Telegram Polri tertanggal 14 Desember 2016 memberi tahu jajaran kepolisian bahwa lembaga lain yang ingin menggeledah dan menyita barang anggota kepolisian yang berperkara harus seizin Kepala Polri. Lembaga itu misalnya kejaksaan, Komisi Pemberantasan Korupsi, dan pengadilan.
"Penggeledahan dan penyitaan merupakan upaya paksa yang diatur dalam KUHAP dan undang-undang lain yang mengatur hukum acara pidana di luar KUHAP," ucap Miko melalui pesan tertulis, Senin, 19 Desember 2016.
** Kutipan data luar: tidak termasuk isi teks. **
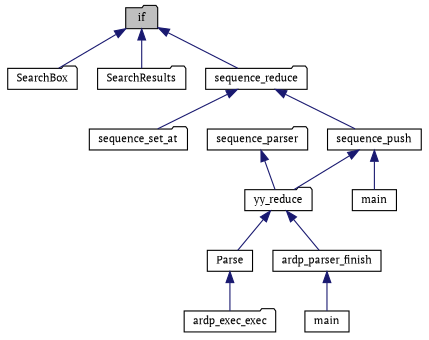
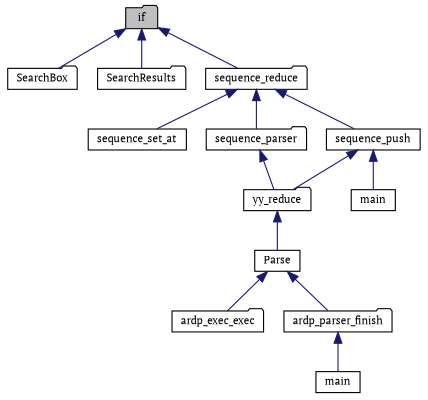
  digraph {
    fontname="PT Serif"
    rankdir=TB
    node [color=black fillcolor=white fontname="PT Serif" fontsize=10 shape=folder style=filled]
    edge [color=midnightblue dir=back fontname="PT Serif" fontsize=10 labelfontname=Helvetica labelfontsize=10 style=solid]
    n1 [fillcolor=grey75 fontcolor=black height=0.2 label=if width=0.4]
    n2 [height=0.2 label=SearchBox width=0.4]
    n3 [height=0.2 label=SearchResults width=0.4]
    n4 [height=0.2 label=sequence_reduce width=0.4]
-   n5 [height=0.2 label=sequence_set_at width=0.4]
+   n5 [height=0.2 label=sequence_set_at shape=box width=0.4]
    n6 [height=0.2 label=sequence_push shape=box width=0.4]
    n7 [height=0.2 label=sequence_parser width=0.4]
    n8 [height=0.2 label=yy_reduce width=0.4]
    n9 [height=0.2 label=main shape=box width=0.4]
    n10 [height=0.2 label=Parse shape=box width=0.4]
    n11 [height=0.2 label=ardp_exec_exec width=0.4]
-   n12 [height=0.2 label=ardp_parser_finish shape=box width=0.4]
+   n12 [height=0.2 label=ardp_parser_finish width=0.4]
    n13 [height=0.2 label=main shape=box width=0.4]
    n1 -> n2
    n1 -> n3
    n1 -> n4
    n4 -> n5
    n4 -> n6
+   n4 -> n7
    n6 -> n8
    n6 -> n9
    n7 -> n8
    n8 -> n10
    n10 -> n11
-   n8 -> n12
+   n10 -> n12
    n12 -> n13
  }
Miko mengatakan penggeledahan dan penyitaan sama sekali tidak memerlukan izin Kapolri. Bahkan, dalam Undang-Undang KPK, ujar dia, penyitaan oleh KPK dikecualikan dari ketentuan Kitab Undang-Undang Hukum Acara Pidana (KUHAP).
"KPK dalam melaksanakan tugas penyidikannya dapat melakukan penyitaan tanpa memerlukan izin ketua pengadilan negeri," tuturnya.
Baca Juga:
Miko berpendapat, arahan ini dalam konteks tindak pidana korupsi juga berpeluang dijadikan alasan bagi tindakan menghalang-halangi penyidikan (obstruction of justice). Ini sudah diatur sebagai tindak pidana dalam Pasal 21 Undang-Undang Pemberantasan Tindak Pidana Korupsi.
"Seiring dengan meningkatnya kepercayaan publik, seharusnya langkah yang dilakukan adalah mendorong pembenahan positif di tubuh Polri," kata Miko. "Arahan ini berpotensi kontraproduktif dengan semangat itu."